The theme of the two-day conference on Medical Arthropodology (study of insects) is herbal insecticides, biomedicine and bio-defence in vector-borne disease management. “The conference will provide a unique opportunity and common platform for scientists and researchers working in multi-disciplinary fields of life sciences and medical sciences to discuss the possible conventional and prospective herbal insecticide designs. It will also dwell on bio-medical and bio-defence significance of arthropods to help us get prepared in advance to combat effectively any untoward catastrophe where insects or their allies are carriers,” director of the institute, Vijay Veer, said.
DRL has come up with an herbal vaporiser and repellent to deal with mosquitoes. It has also developed a cost-effective long lasting “defence mosquito net” to protect the security forces operating in areas prone to vector-borne diseases. The laboratory has been working on multiple uses of bhut jolokia, which the scientists in the establishment feel would be of great benefit to the soldiers.
Apart from a project to make hand grenades from the chilli, the laboratory has also been working on a study to see if it could help soldiers’ weather the high altitude chill.
Veer said arthropodology is an incredibly exciting discipline with the largest number of species under a single specific animal group, the arthropods, highlighting their biomedical and bio-defence significance. “Arthropods (insects, spiders, crustaceans, centipedes and millipedes) are important in the functions and processes of most ecosystems as they constitute at least 75 per cent of all animal species on the earth. Most arthropods are not harmful to humans and many are highly beneficial organisms,” he said.

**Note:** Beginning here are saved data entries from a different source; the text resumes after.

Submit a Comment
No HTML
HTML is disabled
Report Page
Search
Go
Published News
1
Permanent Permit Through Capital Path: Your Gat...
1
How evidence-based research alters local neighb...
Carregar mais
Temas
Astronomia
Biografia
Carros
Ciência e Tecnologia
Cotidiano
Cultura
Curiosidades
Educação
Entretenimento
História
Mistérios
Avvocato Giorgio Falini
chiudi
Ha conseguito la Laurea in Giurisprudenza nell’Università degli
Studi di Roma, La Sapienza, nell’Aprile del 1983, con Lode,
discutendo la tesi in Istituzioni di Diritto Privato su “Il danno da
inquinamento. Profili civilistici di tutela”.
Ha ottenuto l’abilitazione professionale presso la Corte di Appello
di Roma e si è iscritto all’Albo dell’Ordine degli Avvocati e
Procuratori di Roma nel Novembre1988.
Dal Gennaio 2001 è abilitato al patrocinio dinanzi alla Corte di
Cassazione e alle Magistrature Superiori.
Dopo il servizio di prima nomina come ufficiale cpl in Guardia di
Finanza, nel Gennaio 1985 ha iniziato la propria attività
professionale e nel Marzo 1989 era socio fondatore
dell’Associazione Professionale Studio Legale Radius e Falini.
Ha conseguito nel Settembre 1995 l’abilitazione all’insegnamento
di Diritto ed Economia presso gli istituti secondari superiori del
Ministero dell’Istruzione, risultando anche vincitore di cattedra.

Veer said there are, however, many isolated groups of spiders, scorpions, mites, ticks and particularly insects are a concern for humans because they can affect through their poisonous bites and stings. “They also play a key role in the transmission of a large number of diseases. Vector-borne diseases are particularly rampant in tropical and sub-tropical countries. In India, malaria, dengue, filariasis, leishmaniasis and Japanese encephalitis are considered major public health problems,” he said.
W. Selvamurthy, former distinguished scientist and chief controller (life sciences), Defence Research and Development Organisation and present president of Amity Science, Technology and Innovation Foundation as well as chair professor, life sciences, Amity University, will inaugurate the conference, while M.K. Mandal, director-general (life sciences), DRDO, will address the valedictory function. Apart from a few eminent scientists, nearly 100 delegates are expected to take part in the conference.